**REQUIREMENT**
In the entries that follow, locate the line with "fx_px: 1238", then restate that line and all later lines exactly as they appear, leaving pictures out.

**RECORDS SHOWN**
━━━━━━━━━━━━━━━━━━━━

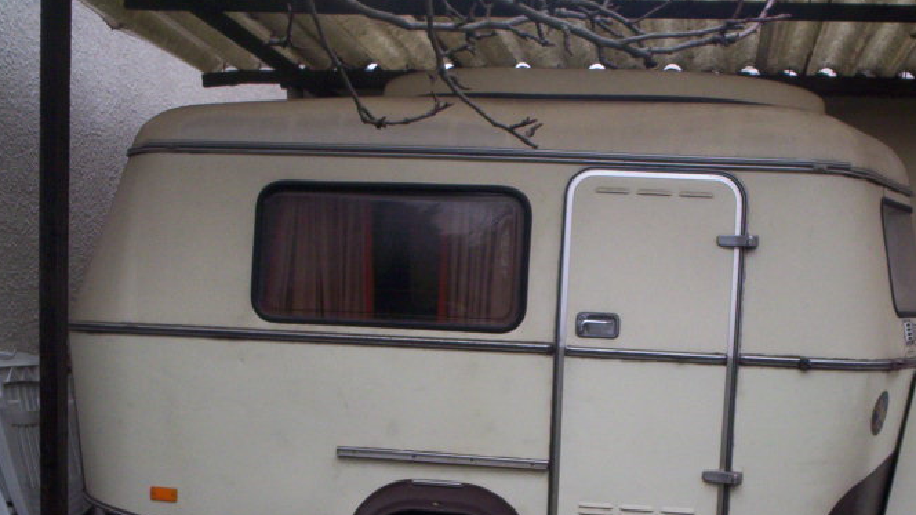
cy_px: 417
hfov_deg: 40.4
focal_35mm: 51
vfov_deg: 23.1
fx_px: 1238
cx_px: 546
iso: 100
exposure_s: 1/104
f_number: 4.5
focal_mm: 4.99
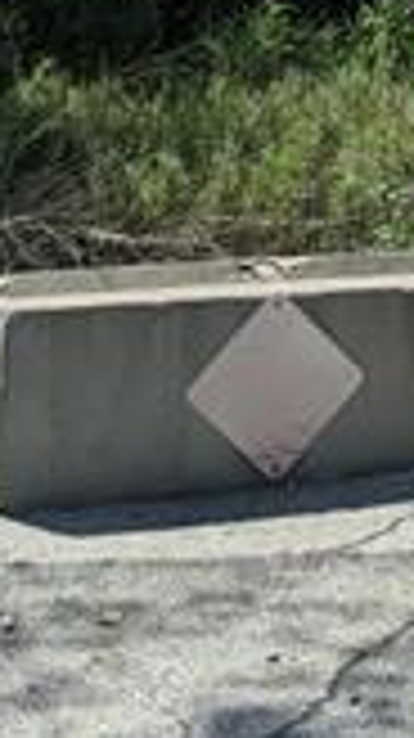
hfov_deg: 13.6
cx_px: 500
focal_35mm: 86
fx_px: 1682
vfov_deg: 21.7
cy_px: -284
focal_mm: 4.44
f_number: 1.8
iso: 61
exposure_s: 1/3906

━━━━━━━━━━━━━━━━━━━━

**SOLVED EXERCISE**
fx_px: 1238
cx_px: 546
iso: 100
exposure_s: 1/104
f_number: 4.5
focal_mm: 4.99
hfov_deg: 13.6
cx_px: 500
focal_35mm: 86
fx_px: 1682
vfov_deg: 21.7
cy_px: -284
focal_mm: 4.44
f_number: 1.8
iso: 61
exposure_s: 1/3906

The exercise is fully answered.